Conosci altri passi di Seneca in cui l’autore ha fatto ricorso a similitudini naturalistiche? 6 Come spesso nella sua prosa morale, Seneca articola il discorso mediante espressioni di carattere fortemente sentenzioso: scegliendo un esempio adeguato, esponi la funzione che svolgono le sententiae nella sua filosofia. 7 Elabora una sintesi del passo proposto (max tre righe). 8 Consideri importante, in questa lettera, la presenza silenziosa di un lettore-discepolo? In quale misura questa presenza modella lo svolgimento del discorso, così come il suo esito espressivo?

9 Dell’epistola di Seneca riportiamo la conclusione:

Il necessario (Necessaria) ha come sua misura l’utile (utilitas) che reca; ma con quale criterio si può misurare il superfluo (supervacua)? Perciò gli uomini si immergono nelle passioni e, una volta che ne hanno fatto un’abitudine, non possono più farne a meno; e sono veramente infelici, poiché giungono a sentire come necessarie le cose prima superflue.
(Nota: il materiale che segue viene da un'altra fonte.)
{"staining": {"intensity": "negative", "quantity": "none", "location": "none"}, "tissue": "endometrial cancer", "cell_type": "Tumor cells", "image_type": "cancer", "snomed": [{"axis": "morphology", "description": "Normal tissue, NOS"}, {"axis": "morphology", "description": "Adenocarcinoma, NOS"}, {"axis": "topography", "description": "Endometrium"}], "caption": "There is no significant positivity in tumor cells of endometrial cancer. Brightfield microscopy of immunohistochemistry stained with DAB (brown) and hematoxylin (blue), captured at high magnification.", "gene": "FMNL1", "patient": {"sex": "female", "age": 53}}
Non godono dei piaceri, ma ne rimangono schiavi e, quella che è la peggiore disgrazia, amano anche il proprio male. Si raggiunge il colmo dell’infelicità quando le cose turpi non solo sono gradite, ma procurano un intimo compiacimento; e non c’è rimedio quando quelli che erano sentiti come vizi diventano abitudine quotidiana. Addio.

Che cosa aggiunge questo brano al discorso? A quale domanda cerca di dare una risposta? Trova un titolo adeguato a questo paragrafo conclusivo.

Oltre il testo

10 Possiamo ricondurre il pensiero sviluppato da

Seneca in questo brano alla dottrina filosofica stoica? Motiva la tua risposta. 11 Fin dalla prima frase del testo, Seneca fonda il suo discorso sull’antitesi fra mediocria e nimia. Un tema ben noto alla poesia e alla filosofia classica, e che ricorre anche in una celebre ode di Orazio (II, 10), di cui riportiamo le prime due strofe: Rectius vives, Licini, neque altum / semper urgendo neque, dum procellas / cautus horrescis, nimium premendo / lituus iniquuum. // Auream quisquis mediocritatem / diligit, tutus caret obsoleti / sordibus tecti, caret invidenda / sobrius aula.

Quali analogie intercorrono fra i due testi? A quali metafore ricorre Orazio, diversamente da Seneca, per sviluppare il discorso? 12 Come già si è accennato nella rubrica sulla fortuna di Seneca, Quintiliano, alla fine del secolo, scrisse una pagina molto dura sulla prosa di uno scrittore di cui egli riconosceva l’intelligenza, ma di cui stigmatizzava lo stile. Leggi il seguente giudizio e commentalo alla luce dei testi senecani che conosci, prendendo soprattutto in considerazione i punti sottolineati:

In lui vi sono numerosi e brillanti aforismi, molto merita di essere letto per ragioni morali, ma lo stile è generalmente corrotto ed è pericolosissimo perché abbonda di difetti attraenti. Si vorrebbe che si fosse espresso con la sua intelligenza, ma con il gusto di un altro. Se avesse disdegnato alcune cose, se non si fosse appassionato di una forma di espressione corrotta, se non avesse amato tutto quello che era suo, se non avesse spezzato il peso dei concetti in frasette minute, sarebbe apprezzato unanimemente dalle persone colte piuttosto che amato dai ragazzi.